Clinically, acute pancreatitis typically presents with acute, severe epigastric abdominal pain that often radiates to the back and is often accompanied by nausea and vomiting. On physical examination, patients may exhibit epigastric tenderness, guarding, a low-grade fever, and, in severe cases, signs of a systemic inflammatory response. The best initial diagnostic step includes measuring serum lipase and amylase levels, with lipase being more specific and typically elevated to more than three times the upper limit of normal. Imaging, particularly contrast-enhanced computed tomography (CT), is the best confirmatory test for visualizing pancreatic inflammation, ruling out necrosis or peripancreatic fluid collections, and identifying alternative abdominal pathologies. Drug-induced acute pancreatitis (DIAP), on the other hand, is considered a diagnosis of exclusion. Common causes of acute pancreatitis must be ruled out initially, such as gallstones and chronic alcohol usage. DIAP is then confirmed with observed improvement in symptomatology after discontinuation of the drug in suspicion.
While the majority of cases are linked to gallstones or alcohol use, less prevalent causes include hypertriglyceridemia and adverse drug reactions [4]. Although rare, DIAP accounts for less than 5% of all cases and is especially important in recurrent or idiopathic cases [5]. Several drugs have been implicated in drug-induced acute pancreatitis, such as azathioprine, didanosine, valproic acid, and tetracyclines. Hydrochlorothiazide (HCTZ), a commonly prescribed thiazide diuretic for hypertension and fluid retention, has been reported in isolated cases as a potential cause of drug-induced acute pancreatitis. Hydrochlorothiazide's mechanism of action works by inhibiting sodium reabsorption in the distal convoluted tubules, promoting diuresis, and reducing blood pressure. Common side effects include hypotension and electrolyte imbalances, such as hypokalemia, hyponatremia, hyperuricemia, and hypercalcemia.
This case report highlights an instance of hydrochlorothiazide-induced acute pancreatitis in a 72-year-old patient who presented with a chief complaint of epigastric pain and hypertensive urgency. A comprehensive workup, including laboratory tests and imaging, revealed that the recent reinitiation of hydrochlorothiazide had instigated the episode of acute pancreatitis, and discontinuation of the drug led to clinical improvement, supporting a diagnosis of hydrochlorothiazide-induced acute pancreatitis. This case highlights the need for a high level of suspicion for medication-induced pancreatitis, especially in patients presenting with atypical symptoms or recent changes in their pharmacological treatment. As of late, there are 18 published papers on HCTZ-induced DIAP, underscoring the rarity of this condition and its clinical significance. This case report reinforces the importance of clinicians recognizing DIAP as a potential, albeit rare, side effect of HCTZ use, notably in patients with a supportive clinical presentation.

● Data shown:
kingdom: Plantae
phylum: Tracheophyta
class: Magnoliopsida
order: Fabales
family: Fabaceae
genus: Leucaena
==
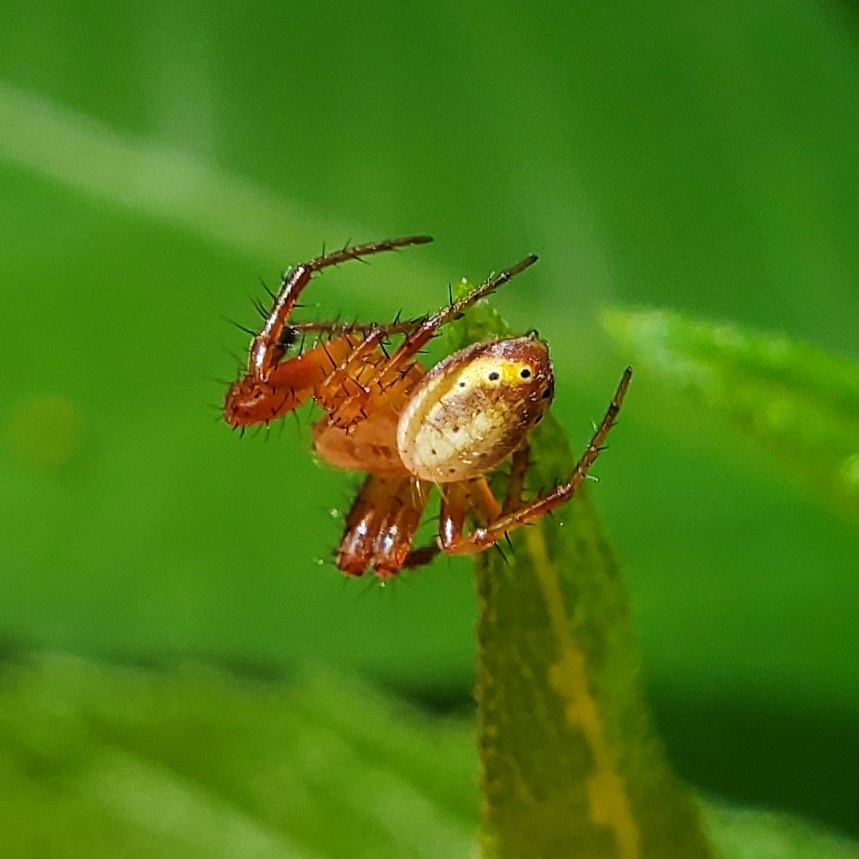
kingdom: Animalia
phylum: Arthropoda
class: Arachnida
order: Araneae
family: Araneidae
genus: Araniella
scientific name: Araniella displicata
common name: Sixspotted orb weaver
* * *
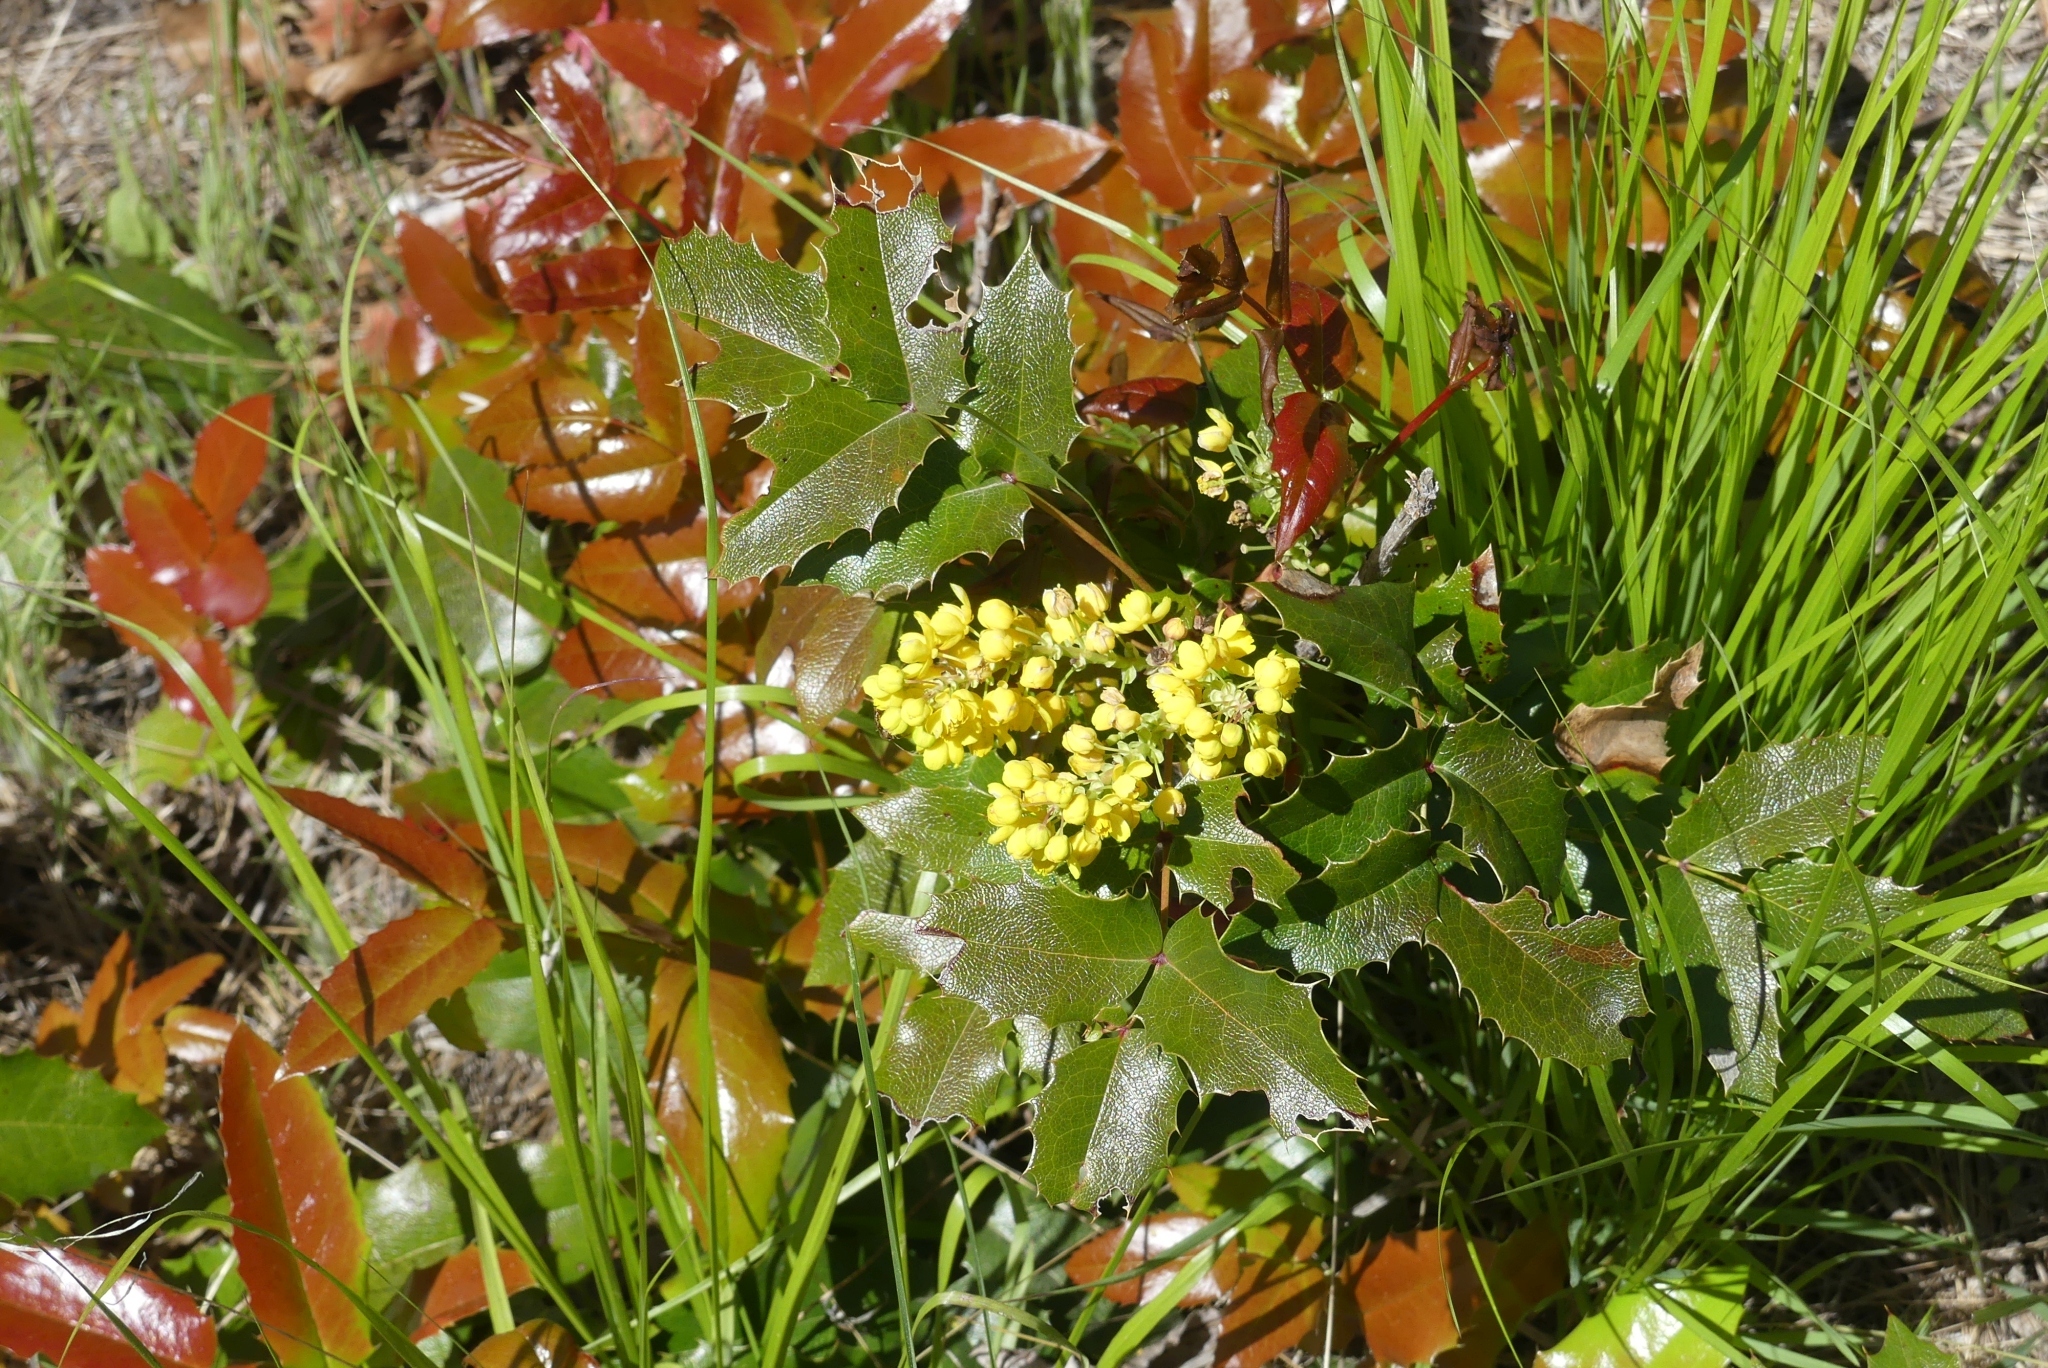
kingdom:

● Requirement 1: In the passage on hydrochlorothiazide-induced pancreatitis, which serum test is described as more specific than amylase?
● Requirement 2: Write a continuation of the passage on hydrochlorothiazide-induced pancreatitis, beginning after its final sentence.

● Task response 1: Serum lipase.

● Task response 2:
Case presentation
The patient is a 72-year-old man with a past medical history of hypertension and coronary artery disease with a percutaneous stent placed 11 years before the current presentation. He presented to the emergency department with a chief complaint of hypertensive emergency associated with chest and abdominal pain.
The patient stated that the day before presenting to the emergency room, he checked his blood pressure thrice, averaging 210/120. Based on outpatient records, his average baseline blood pressure reading was 151/86. From his primary care physician, the patient was prescribed aspirin 81 mg daily orally, metoprolol succinate ER 25 mg daily orally, rosuvastatin 10 mg daily orally, ergocalciferol 1,250 mcg daily orally, and a combination pill of valsartan 80 mg and hydrochlorothiazide 12.5 mg daily orally. The patient has been prescribed these medications for the past six years; however, the patient states that he has been noncompliant with his hypertensive medications and takes them as needed. The day before presenting to the emergency department, because of the elevated blood pressure readings, the patient stated that he started to take his combination pill of valsartan 80 mg and hydrochlorothiazide 12.5 mg.
The day of the presentation, he stated that initially, there was a sharp subxiphoid chest pain and epigastric abdominal pain that radiated to his back toward his scapular area. The pain had a burning sensation and was associated with nausea and multiple episodes of non-bloody vomiting. The pain had a sudden onset and was rated eight out of 10. He denied experiencing shortness of breath, fever, recent illnesses, palpitations, lower extremity edema, dizziness, or episodes of syncope. The patient denied a history of smoking cigarettes or drinking alcohol.
The patient appeared in moderate distress. His physical examination revealed a regular rate and rhythm on the cardiac examination and clear lungs on bilateral auscultation during the pulmonary examination. The abdomen was soft, non-tender, and non-distended, with no guarding or rebound tenderness on abdominal examination. Due to a history of chronic hypertension and radiating chest pain, the patient was initially evaluated for possible myocardial infarction or aortic dissection. In the emergency department, the patient was found to have a moderately elevated troponin level (13.7 pg/mL), but this was within the patient's baseline. The electrocardiogram showed normal sinus rhythm without ST-segment or T-wave changes. The echocardiogram showed no wall abnormalities. Computed tomography angiogram of the thorax and abdomen with contrast showed no signs of aortic dissection.
However, during the initial laboratory workup, the patient was found to have elevated lipase levels of 1,471 units per liter (U/L). Furthermore, computed tomography revealed that the pancreas was diffusely enlarged, and there was significant abnormal density in the peripancreatic region (Figure 1). Additionally, no focal mass lesion or pseudocyst formation was seen within the pancreas. There are multiple small gallstones observed within the gallbladder, but no frank biliary ductal dilatation was evident. Minor pleural effusion was also present. These findings correlated with a diagnosis of acute pancreatitis.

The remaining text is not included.